> TEXT:

=-=-=

CSCR 11000-01 Introduction to Asian American Studies DV HM LA SO SS TIDE TPJ
3 credits

ENROLLMENT:  30
INSTRUCTOR: Mika Kennedy, Job Hall 207, mkennedy3@ithaca.edu
PREREQUISITES: None
COURSE DESCRIPTION: Offers a critical introduction to Asian American Studies. Focuses on Asian migrations to the U.S., especially in response to labor demands in the 18th -21st centuries. Examines the ways these migrations and subsequent generations of Asian Americans have shaped the economy, racial hierarchies/power, notions of citizenship and cultural belonging, and movements for freedom and autonomy. Discusses the structure and systems of race in the United States as they apply to Asians within a broader context.
COURSE FORMAT/STYLE: Lecture

CSCR 12100-01 U.S. Civil Rights Seminar DV, LA
INSTRUCTOR: Sean Eversley Bradwell, Phillips Hall 194Q, seversley@ithaca.edu

ENROLLMENT:  30

PREREQUISITES:  None

COURSE DESCRIPTION:  The MLK Sophomore Seminar – Researching Social Justice Seminar – introduces students to research methods by highlighting historical and contemporary social justice research. The seminar is designed to prepare students to create their own social justice-oriented research proposals connected to their social justice service.  Most specifically, the Sophomore Experience addresses the fourth student-learning outcome.  MLK Scholars Student Learning Outcomes:

· be able to utilize Dr. King’s teachings to explain and analyze the fundamental ideas associated with social justice issues.

· be able to conduct a comparative research project on a social justice issue from an international perspective.

· demonstrate competent research skills, writing skills, and presentation skills.

· be able to identify and explain the differences between community service and social justice service.

· demonstrate an understanding of race in relationship to other forms of oppression.

COURSE FORMAT/STYLE: Lecture

CSCR 12300-01 Introduction to Culture, Race & Ethnicity Concepts DV H LA LMSP LSCO SO SS TIDE TPJ
3 credits
INSTRUCTOR: Belisa Gonzalez, Job Hall 203, Ext. 4-3921, bgonzalez@ithaca.edu
ENROLLMENT: 30
PREREQUISITES: None
COURSE DESCRIPTION: Introduces students to key concepts in culture, race, and ethnicity studies.  Drawing from cultural studies, comparative ethnic studies, and gender and sexuality studies, it investigates how racial and ethnic identity politics shape institutional and social policies, cultural expressions, and aesthetics, and resistance movements.  Particular attention will be paid to the ways communities of color have negotiated oppression, generated knowledge, and secured dignity and self-determination.

=-=-=

> PROVIDED DATA:
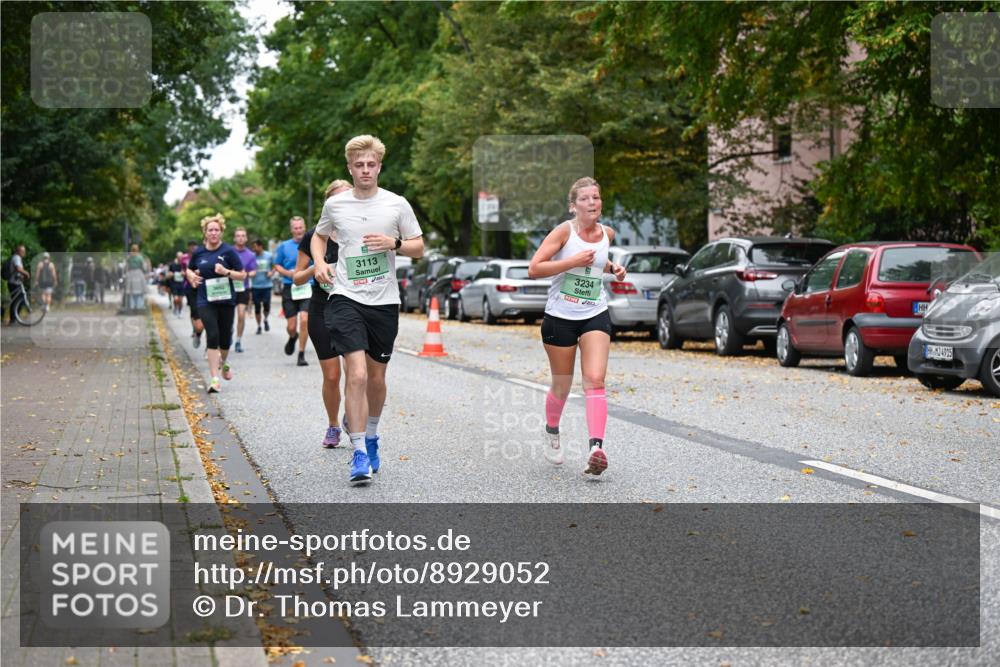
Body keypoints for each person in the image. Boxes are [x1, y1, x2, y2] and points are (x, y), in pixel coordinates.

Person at [312, 135, 424, 484]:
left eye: (370, 164)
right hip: (345, 296)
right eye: (358, 164)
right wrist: (319, 262)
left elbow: (419, 248)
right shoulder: (336, 206)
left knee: (376, 378)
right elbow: (319, 236)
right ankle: (358, 452)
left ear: (379, 166)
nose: (365, 169)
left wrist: (395, 243)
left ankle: (372, 434)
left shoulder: (396, 204)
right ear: (350, 167)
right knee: (356, 374)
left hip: (384, 301)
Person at [527, 177, 626, 476]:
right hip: (560, 316)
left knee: (595, 379)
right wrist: (569, 262)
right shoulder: (563, 232)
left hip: (595, 312)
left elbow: (599, 261)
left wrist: (613, 268)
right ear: (574, 205)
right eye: (585, 198)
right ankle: (552, 431)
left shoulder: (607, 233)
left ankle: (596, 448)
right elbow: (535, 269)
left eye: (596, 197)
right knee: (563, 384)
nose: (592, 203)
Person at [294, 179, 352, 449]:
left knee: (356, 372)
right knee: (332, 375)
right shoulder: (314, 235)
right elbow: (296, 278)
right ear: (328, 204)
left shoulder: (361, 229)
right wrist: (318, 267)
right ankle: (333, 425)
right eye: (337, 200)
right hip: (322, 306)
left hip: (354, 306)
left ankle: (353, 417)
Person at [185, 214, 246, 394]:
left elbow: (242, 275)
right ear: (205, 232)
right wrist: (191, 277)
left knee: (225, 338)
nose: (213, 233)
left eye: (216, 230)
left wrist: (226, 272)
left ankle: (224, 362)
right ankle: (214, 379)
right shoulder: (199, 253)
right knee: (212, 335)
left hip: (226, 300)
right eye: (210, 230)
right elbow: (189, 269)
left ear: (221, 232)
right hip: (206, 300)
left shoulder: (229, 252)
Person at [274, 216, 311, 366]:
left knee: (304, 320)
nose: (298, 230)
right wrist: (289, 273)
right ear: (291, 230)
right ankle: (292, 336)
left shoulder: (311, 244)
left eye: (300, 227)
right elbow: (277, 265)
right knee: (291, 326)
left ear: (304, 227)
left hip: (307, 286)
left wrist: (305, 272)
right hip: (290, 287)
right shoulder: (284, 246)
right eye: (295, 228)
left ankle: (301, 354)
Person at [231, 227, 258, 353]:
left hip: (243, 287)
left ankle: (238, 340)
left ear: (246, 238)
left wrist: (247, 274)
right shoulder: (228, 252)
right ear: (234, 238)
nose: (240, 238)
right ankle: (228, 334)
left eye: (243, 235)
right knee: (227, 316)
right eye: (238, 235)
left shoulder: (251, 254)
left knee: (241, 314)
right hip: (229, 288)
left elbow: (254, 271)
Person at [182, 240, 204, 347]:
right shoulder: (184, 258)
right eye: (191, 246)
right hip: (189, 287)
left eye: (194, 246)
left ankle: (199, 332)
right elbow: (183, 270)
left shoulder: (202, 255)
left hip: (202, 286)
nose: (193, 248)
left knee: (205, 313)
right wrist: (185, 273)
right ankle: (195, 330)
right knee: (194, 310)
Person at [250, 239, 273, 334]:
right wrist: (250, 272)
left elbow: (275, 266)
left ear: (260, 246)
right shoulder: (252, 257)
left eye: (255, 247)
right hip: (255, 286)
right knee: (257, 307)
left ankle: (266, 319)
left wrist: (271, 273)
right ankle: (259, 326)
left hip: (267, 285)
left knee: (266, 305)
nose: (253, 249)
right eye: (253, 247)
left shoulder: (269, 256)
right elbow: (247, 268)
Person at [5, 244, 30, 324]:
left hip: (15, 282)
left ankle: (14, 319)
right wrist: (26, 273)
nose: (24, 253)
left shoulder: (16, 258)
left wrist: (22, 276)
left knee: (17, 301)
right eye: (23, 251)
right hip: (14, 283)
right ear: (19, 251)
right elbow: (18, 269)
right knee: (18, 301)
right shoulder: (16, 258)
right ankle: (13, 319)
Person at [124, 244, 150, 312]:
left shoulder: (128, 257)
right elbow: (144, 267)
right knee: (140, 292)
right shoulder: (140, 257)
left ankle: (132, 306)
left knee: (131, 292)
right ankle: (139, 306)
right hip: (138, 273)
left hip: (130, 274)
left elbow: (126, 267)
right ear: (138, 249)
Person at [168, 251, 186, 316]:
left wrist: (184, 273)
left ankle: (180, 311)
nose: (180, 258)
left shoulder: (184, 264)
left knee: (180, 300)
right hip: (174, 284)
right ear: (177, 256)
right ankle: (175, 308)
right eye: (179, 256)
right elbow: (169, 274)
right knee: (176, 299)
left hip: (182, 284)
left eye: (181, 256)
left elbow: (187, 273)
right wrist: (171, 274)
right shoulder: (172, 265)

=-=-=

> EXERCISE 1: Name every instructor given in the course catalog text.
> EXERCISE 2: Write out the course catalog text from "CSCR 12100-01 U.S." up to and including "social justice issues.".

> OUTPUT 1:
Mika Kennedy
Sean Eversley Bradwell
Belisa Gonzalez

> OUTPUT 2:
CSCR 12100-01 U.S. Civil Rights Seminar DV, LA
INSTRUCTOR: Sean Eversley Bradwell, Phillips Hall 194Q, seversley@ithaca.edu

ENROLLMENT:  30

PREREQUISITES:  None

COURSE DESCRIPTION:  The MLK Sophomore Seminar – Researching Social Justice Seminar – introduces students to research methods by highlighting historical and contemporary social justice research. The seminar is designed to prepare students to create their own social justice-oriented research proposals connected to their social justice service.  Most specifically, the Sophomore Experience addresses the fourth student-learning outcome.  MLK Scholars Student Learning Outcomes:

· be able to utilize Dr. King’s teachings to explain and analyze the fundamental ideas associated with social justice issues.